Thursday, 28 June 2012

Migratory Bats Use Both Fat Reserves and Food to Fuel Their Strenuous Long-Distance Flights to the South

ScienceDaily (June 21, 2012) — During autumn, migratory bats use a combination of fat reserves and food to fuel their strenuous long-distance flights to the south. This is reported by researchers from the Leibniz Institute for Zoo and Wildlife Research in the "Proceedings of the Royal Society of London."

Songbirds that migrate at night, such as the blackcaps, only use their fat reserves as a fuel to power their migratory flights. This is the only source for energy since they are not capable of hunting insects during the darkness of the night when they migrate. Yet, mammals are not capable of fuelling high metabolic rates exclusively by fat oxidation -- otherwise human obesity would be unknown to modern society.

Therefore, the team led by Christian Voigt investigated which fuels migratory bats use to power their long-distance flights. In autumn, they collected breath from Nathusius' pipistrelles while these bats migrated from the Baltic region to the south. In the bat breath, the researchers measured the carbon stable isotope ratio. When animals oxidize exclusively fatty acids from their body reserves, breath is depleted in carbon-13 (13C). However, if animals oxidize exclusively ingested food, breath is enriched in carbon-13. The researchers found intermediate enrichments of carbon-13 in the breath of pipistrelles, and therefore concluded that bats used a combination of fat and ingested food as their fuel.

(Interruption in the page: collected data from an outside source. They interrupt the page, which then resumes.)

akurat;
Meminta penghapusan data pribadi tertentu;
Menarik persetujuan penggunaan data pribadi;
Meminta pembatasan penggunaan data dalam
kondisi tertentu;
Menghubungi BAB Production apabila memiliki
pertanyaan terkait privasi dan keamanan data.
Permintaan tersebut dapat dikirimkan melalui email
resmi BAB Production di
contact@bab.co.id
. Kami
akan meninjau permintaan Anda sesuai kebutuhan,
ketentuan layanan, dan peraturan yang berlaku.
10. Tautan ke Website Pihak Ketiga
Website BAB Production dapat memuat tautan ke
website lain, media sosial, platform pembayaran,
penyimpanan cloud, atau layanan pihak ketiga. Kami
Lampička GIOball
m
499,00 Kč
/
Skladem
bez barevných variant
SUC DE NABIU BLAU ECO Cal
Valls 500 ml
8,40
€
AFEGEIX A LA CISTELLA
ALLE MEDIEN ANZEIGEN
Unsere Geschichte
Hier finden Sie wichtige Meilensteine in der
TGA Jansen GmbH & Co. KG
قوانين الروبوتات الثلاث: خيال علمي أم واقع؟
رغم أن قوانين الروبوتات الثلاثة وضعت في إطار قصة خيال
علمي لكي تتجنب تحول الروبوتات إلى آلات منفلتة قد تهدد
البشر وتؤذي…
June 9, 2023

It appears as if bats use a mixed-fuel similar to the E10 gasoline recently introduced for cars. In the case of bats, a mixed fuel helps bats to save parts of their fat reserves for hibernation in Southern Europe, for example France. In contrast, migratory birds do not hibernate and therefore have to travel further south, some even to Africa, in order to avoid the harsh European winters. Hibernation in Northern Europe is not an option for migratory bats since they prefer tree roosts in which they would freeze to death during the cold northern winters.